# What is required
Quote the passage on the four types of dysphonia in full, word for word.

# Text section
........

Type I: regular harmonic components are mixed to the component of noise in the formant of vowels [a], [i] [u], [o] and [e] (under 3000 Hz): dysphonia light. Type II: the noise components in the second formant of [i] and [e] predominates the harmonic components, and slight noise appears even at frequencies above 3000 Hz, again in the same voice ([i] and [e]): dysphonia moderate. Type III: the second formant of [i] and [e] is completely replaced by noise, which further increases above the 3000 Hz: dysphonia serious. Type IV: the second formant of [a], [i] and [e] are replaced by noise, the first formants of all vowels lose their periodic component and the noise at high frequency increases in intensity: dysphonia very serious.

........

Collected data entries
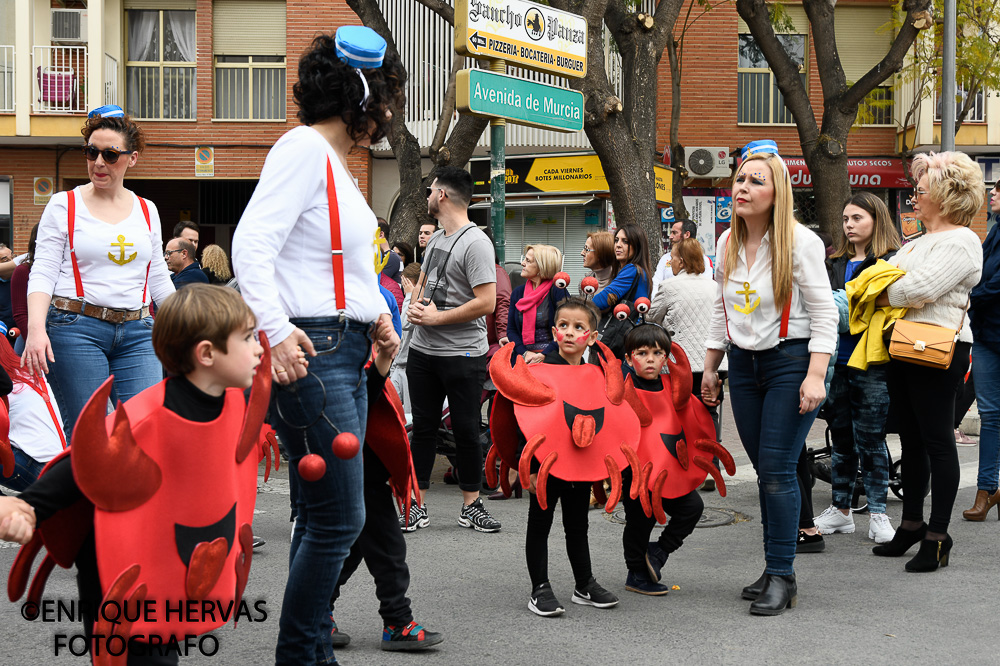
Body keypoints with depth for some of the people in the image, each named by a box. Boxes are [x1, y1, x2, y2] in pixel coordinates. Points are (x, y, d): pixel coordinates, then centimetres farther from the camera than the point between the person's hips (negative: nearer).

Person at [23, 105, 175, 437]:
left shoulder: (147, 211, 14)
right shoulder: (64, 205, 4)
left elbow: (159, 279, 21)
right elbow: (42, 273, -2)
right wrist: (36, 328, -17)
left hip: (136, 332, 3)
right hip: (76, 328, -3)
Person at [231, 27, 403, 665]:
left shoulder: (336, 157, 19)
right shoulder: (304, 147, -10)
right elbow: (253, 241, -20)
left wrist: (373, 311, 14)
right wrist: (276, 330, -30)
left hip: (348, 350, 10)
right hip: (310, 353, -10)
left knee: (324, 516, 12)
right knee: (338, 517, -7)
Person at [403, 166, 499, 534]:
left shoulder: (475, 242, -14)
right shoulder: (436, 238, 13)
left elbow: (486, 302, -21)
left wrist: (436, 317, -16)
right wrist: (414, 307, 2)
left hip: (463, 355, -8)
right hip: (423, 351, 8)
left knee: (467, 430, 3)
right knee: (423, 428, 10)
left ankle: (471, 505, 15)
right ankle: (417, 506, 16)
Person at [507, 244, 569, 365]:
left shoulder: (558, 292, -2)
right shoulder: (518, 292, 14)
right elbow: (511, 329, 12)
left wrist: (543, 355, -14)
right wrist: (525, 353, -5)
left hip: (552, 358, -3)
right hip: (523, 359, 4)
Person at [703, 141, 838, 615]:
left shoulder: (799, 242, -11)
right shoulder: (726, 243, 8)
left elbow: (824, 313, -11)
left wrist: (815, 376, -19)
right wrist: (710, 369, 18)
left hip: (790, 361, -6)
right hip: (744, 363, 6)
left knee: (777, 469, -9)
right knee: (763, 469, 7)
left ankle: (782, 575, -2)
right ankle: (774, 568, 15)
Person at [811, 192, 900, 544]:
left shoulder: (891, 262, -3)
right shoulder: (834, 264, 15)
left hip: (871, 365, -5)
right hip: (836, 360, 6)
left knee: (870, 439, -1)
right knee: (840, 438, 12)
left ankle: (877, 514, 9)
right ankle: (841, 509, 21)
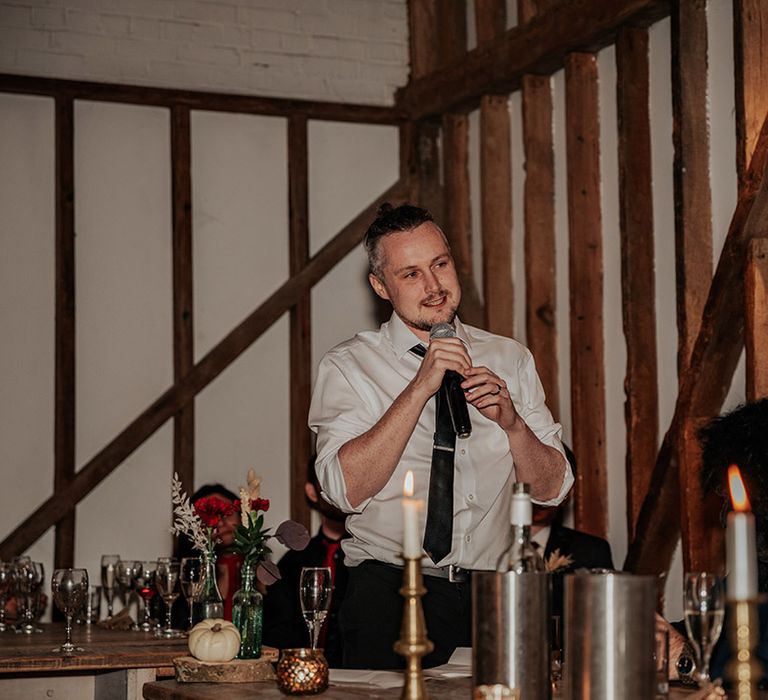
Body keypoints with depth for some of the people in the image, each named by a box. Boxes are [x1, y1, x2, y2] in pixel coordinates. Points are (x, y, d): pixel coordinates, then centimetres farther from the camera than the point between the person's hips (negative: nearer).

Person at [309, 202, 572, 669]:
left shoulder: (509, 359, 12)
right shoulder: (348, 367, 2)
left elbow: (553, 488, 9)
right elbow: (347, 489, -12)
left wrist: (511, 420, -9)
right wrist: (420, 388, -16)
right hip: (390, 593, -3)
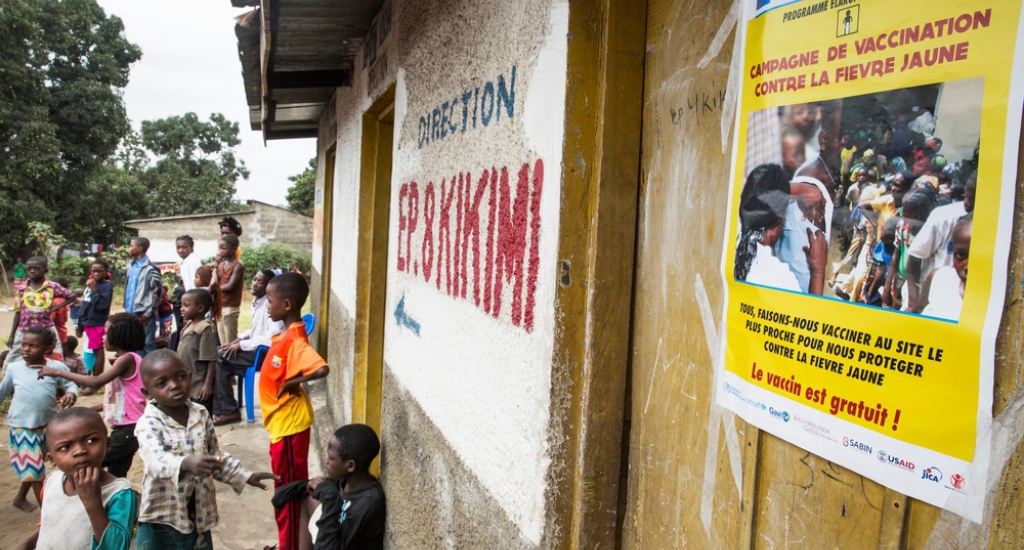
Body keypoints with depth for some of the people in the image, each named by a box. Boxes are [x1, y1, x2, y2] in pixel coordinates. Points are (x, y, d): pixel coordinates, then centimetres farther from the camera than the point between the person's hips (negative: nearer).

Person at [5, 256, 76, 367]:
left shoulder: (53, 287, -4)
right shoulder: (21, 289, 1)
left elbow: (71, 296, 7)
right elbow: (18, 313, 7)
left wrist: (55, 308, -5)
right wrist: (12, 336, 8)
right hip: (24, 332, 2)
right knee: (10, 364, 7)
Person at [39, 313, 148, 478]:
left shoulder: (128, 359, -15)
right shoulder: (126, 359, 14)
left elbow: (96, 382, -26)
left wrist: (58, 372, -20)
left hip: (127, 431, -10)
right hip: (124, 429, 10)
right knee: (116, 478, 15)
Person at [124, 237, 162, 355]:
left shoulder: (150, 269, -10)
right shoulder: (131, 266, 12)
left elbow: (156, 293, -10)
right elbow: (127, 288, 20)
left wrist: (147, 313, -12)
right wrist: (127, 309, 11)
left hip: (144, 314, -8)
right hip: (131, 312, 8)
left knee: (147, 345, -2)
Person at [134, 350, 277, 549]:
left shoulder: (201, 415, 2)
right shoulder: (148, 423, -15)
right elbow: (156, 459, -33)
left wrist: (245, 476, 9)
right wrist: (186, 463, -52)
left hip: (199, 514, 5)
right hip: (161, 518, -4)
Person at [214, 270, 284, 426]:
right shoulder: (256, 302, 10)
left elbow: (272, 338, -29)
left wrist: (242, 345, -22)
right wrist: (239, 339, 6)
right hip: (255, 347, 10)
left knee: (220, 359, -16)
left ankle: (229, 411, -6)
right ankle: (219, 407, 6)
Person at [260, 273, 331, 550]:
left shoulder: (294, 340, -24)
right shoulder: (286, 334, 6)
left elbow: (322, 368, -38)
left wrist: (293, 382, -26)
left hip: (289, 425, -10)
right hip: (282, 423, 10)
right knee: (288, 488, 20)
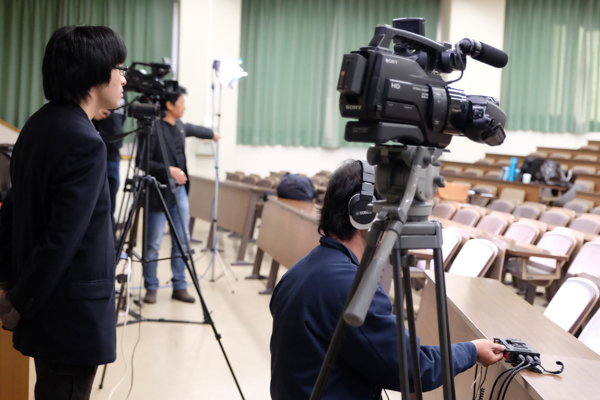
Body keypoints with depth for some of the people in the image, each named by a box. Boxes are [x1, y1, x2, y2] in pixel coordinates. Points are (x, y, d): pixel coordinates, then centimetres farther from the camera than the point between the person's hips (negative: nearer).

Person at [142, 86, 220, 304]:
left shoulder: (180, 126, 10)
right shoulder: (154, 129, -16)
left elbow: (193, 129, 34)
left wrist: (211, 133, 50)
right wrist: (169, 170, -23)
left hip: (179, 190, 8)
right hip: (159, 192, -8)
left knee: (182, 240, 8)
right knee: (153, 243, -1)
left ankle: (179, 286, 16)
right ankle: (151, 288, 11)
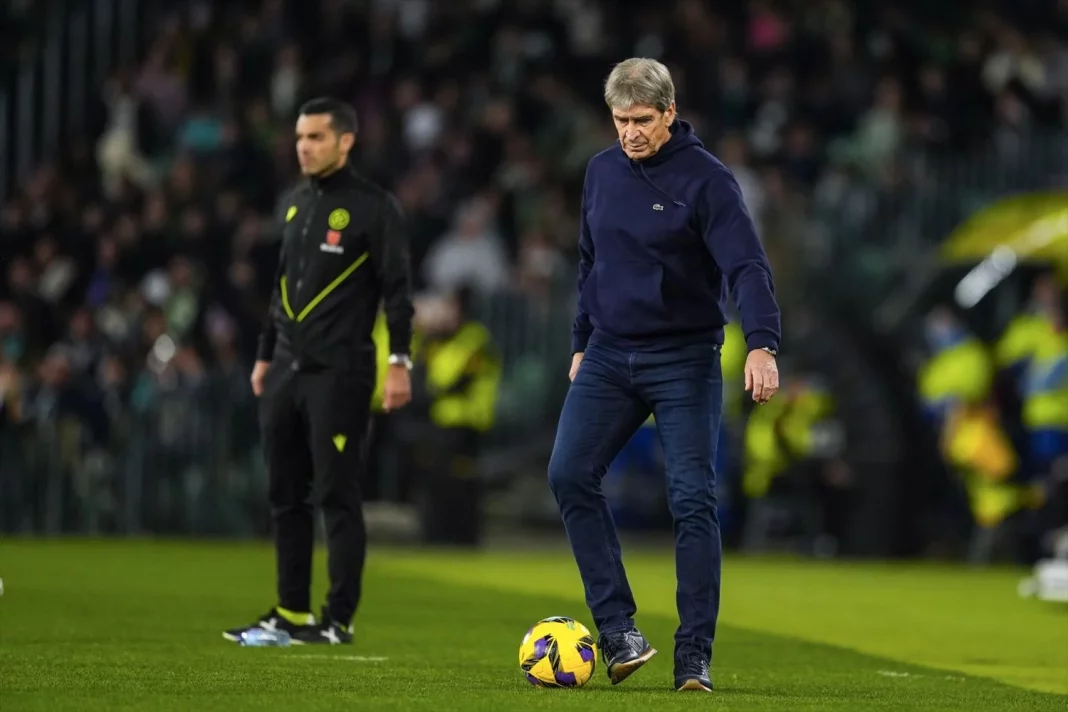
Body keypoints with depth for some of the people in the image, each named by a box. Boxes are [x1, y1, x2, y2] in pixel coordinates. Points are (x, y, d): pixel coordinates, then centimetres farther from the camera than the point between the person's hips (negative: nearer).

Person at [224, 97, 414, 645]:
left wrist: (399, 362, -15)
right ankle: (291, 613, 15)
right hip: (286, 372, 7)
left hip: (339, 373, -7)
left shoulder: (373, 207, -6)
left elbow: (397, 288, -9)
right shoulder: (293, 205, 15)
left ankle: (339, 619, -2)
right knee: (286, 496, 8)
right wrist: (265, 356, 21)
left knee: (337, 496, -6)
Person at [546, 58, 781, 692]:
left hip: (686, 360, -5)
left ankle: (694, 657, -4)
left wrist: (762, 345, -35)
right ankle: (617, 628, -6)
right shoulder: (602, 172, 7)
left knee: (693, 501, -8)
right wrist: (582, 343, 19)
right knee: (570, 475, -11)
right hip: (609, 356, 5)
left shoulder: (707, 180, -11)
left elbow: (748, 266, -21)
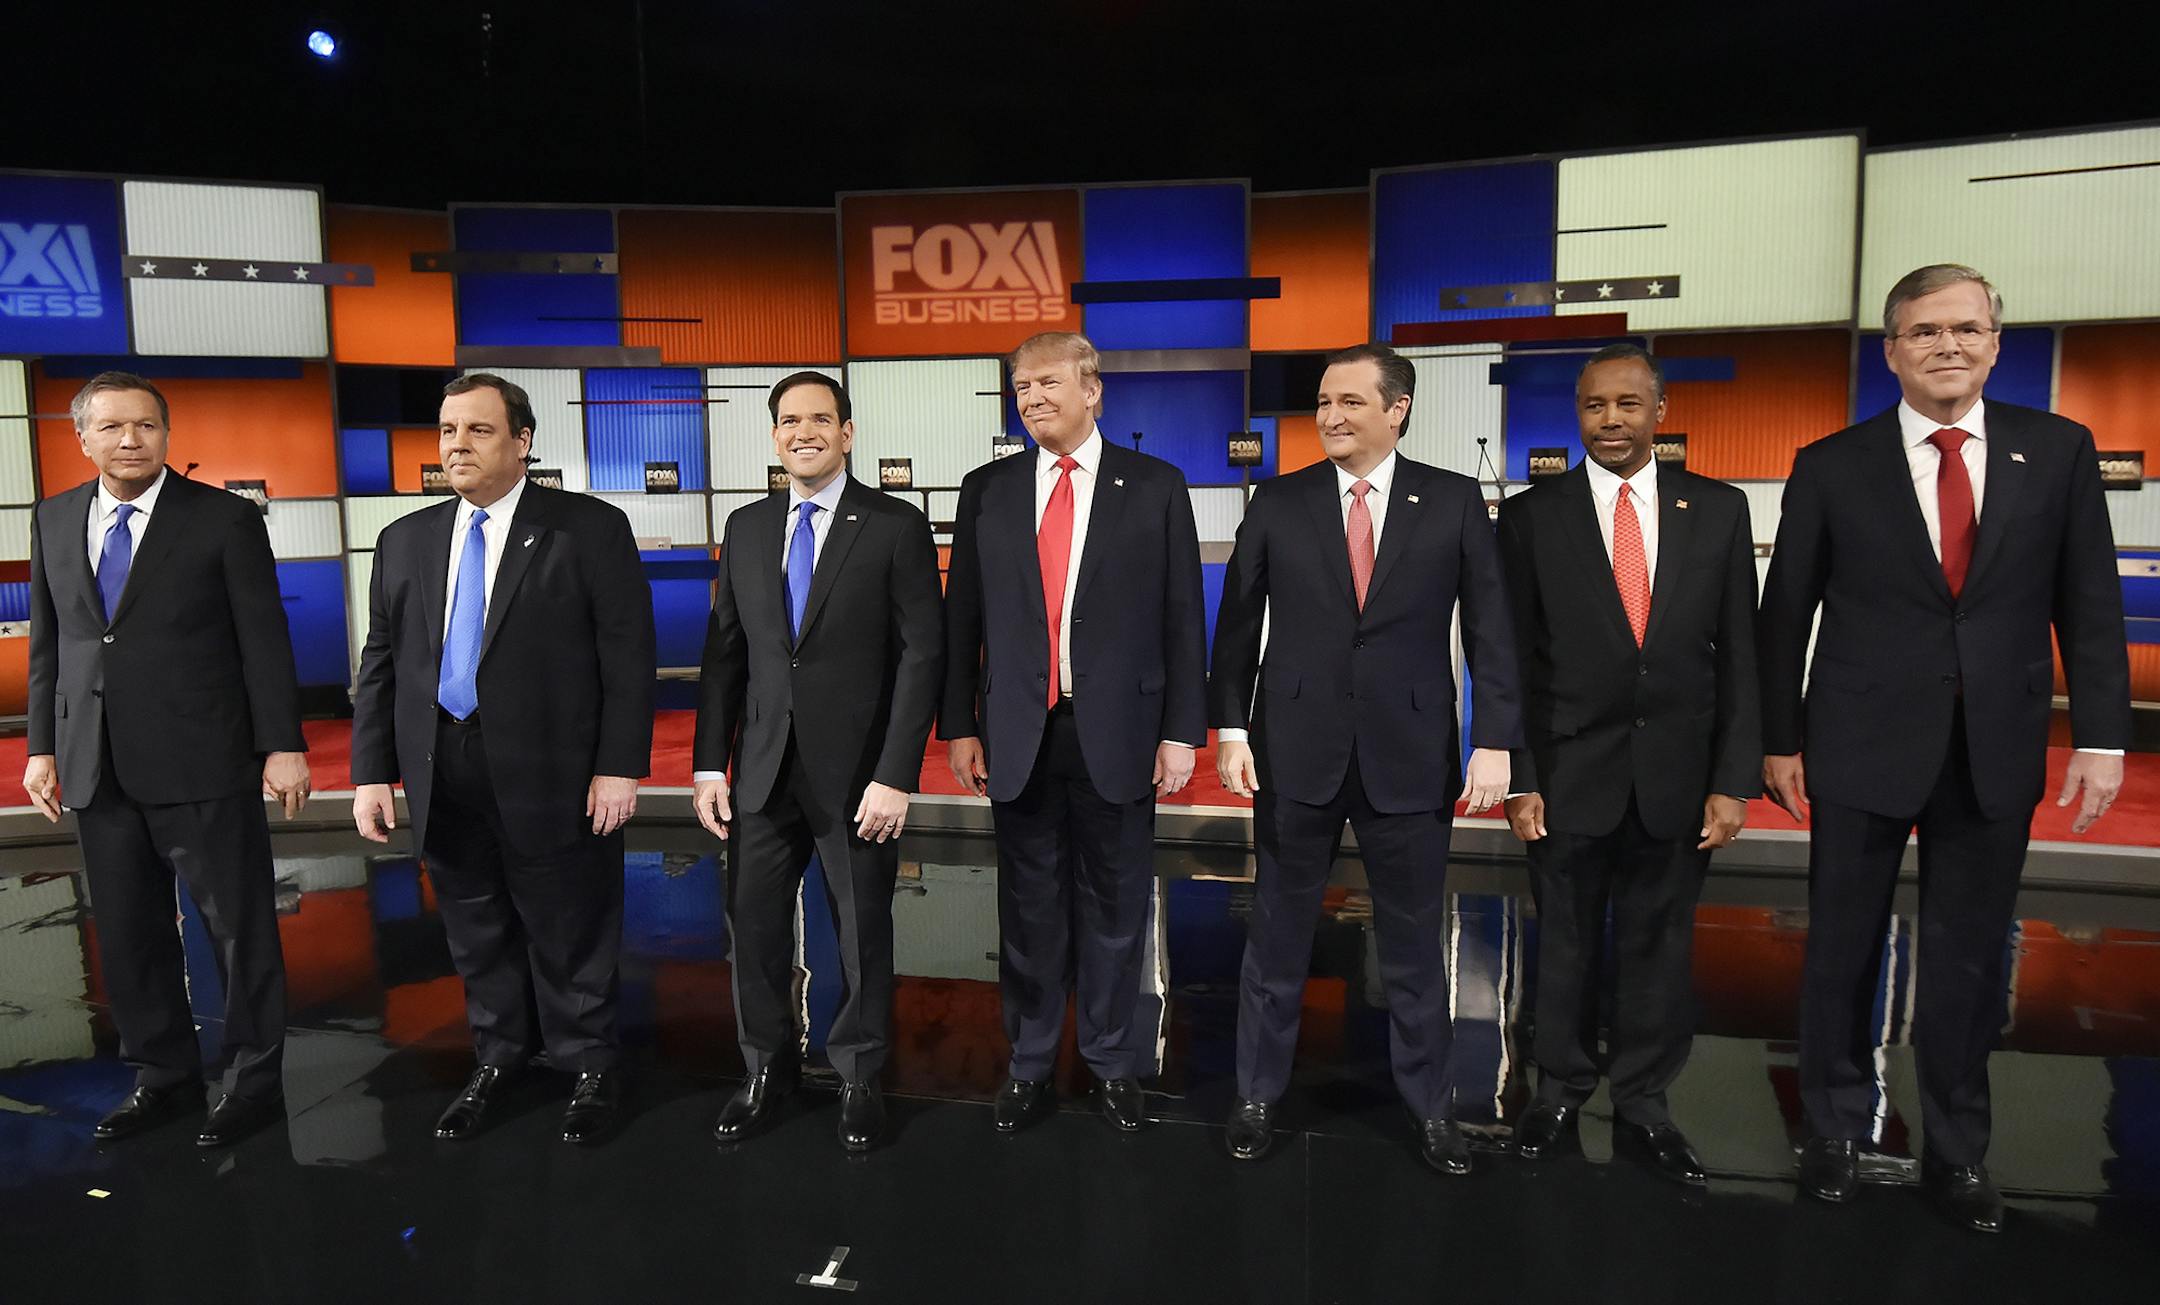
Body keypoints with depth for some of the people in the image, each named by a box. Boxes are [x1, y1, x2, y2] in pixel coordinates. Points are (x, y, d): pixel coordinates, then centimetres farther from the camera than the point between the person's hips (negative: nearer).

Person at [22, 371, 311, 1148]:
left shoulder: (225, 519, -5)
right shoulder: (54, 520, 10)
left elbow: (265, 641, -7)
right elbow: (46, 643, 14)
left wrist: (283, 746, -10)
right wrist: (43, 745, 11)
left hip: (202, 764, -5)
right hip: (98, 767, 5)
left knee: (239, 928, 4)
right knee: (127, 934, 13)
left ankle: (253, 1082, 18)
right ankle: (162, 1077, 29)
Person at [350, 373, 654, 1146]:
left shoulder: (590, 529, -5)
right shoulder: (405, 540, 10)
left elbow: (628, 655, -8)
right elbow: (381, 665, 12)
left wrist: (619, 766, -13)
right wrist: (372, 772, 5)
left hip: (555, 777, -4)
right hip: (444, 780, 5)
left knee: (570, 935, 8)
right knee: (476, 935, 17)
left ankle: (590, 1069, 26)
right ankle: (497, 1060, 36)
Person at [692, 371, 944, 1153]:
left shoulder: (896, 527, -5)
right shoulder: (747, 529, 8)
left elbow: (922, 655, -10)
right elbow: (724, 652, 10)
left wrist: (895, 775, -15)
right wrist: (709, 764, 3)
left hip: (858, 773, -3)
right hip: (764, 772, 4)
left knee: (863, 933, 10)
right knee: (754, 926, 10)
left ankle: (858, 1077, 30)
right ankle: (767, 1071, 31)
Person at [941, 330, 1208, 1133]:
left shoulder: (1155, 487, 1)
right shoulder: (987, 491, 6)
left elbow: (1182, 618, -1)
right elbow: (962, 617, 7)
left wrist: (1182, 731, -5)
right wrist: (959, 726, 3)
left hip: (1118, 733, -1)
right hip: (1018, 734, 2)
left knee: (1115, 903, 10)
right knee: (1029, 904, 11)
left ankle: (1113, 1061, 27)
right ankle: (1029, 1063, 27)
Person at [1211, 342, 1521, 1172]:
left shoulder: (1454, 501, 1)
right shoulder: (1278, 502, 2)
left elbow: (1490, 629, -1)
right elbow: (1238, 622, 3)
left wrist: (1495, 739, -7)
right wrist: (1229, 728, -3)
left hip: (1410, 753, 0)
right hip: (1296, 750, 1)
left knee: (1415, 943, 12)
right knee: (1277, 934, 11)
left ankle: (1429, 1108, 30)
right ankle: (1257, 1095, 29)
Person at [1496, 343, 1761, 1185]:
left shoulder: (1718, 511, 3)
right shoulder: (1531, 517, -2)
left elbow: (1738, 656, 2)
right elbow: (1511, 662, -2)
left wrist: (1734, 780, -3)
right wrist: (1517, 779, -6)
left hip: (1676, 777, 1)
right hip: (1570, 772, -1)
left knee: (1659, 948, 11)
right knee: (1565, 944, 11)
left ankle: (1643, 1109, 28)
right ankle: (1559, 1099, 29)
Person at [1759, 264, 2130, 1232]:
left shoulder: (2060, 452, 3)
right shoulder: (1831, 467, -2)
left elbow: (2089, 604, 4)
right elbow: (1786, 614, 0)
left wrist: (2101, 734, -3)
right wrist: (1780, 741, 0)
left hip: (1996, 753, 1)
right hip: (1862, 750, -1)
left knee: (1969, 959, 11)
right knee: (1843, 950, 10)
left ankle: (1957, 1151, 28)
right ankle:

........

# Reply to the exercise
Type I: regular harmonic components are mixed to the component of noise in the formant of vowels [a], [i] [u], [o] and [e] (under 3000 Hz): dysphonia light. Type II: the noise components in the second formant of [i] and [e] predominates the harmonic components, and slight noise appears even at frequencies above 3000 Hz, again in the same voice ([i] and [e]): dysphonia moderate. Type III: the second formant of [i] and [e] is completely replaced by noise, which further increases above the 3000 Hz: dysphonia serious. Type IV: the second formant of [a], [i] and [e] are replaced by noise, the first formants of all vowels lose their periodic component and the noise at high frequency increases in intensity: dysphonia very serious.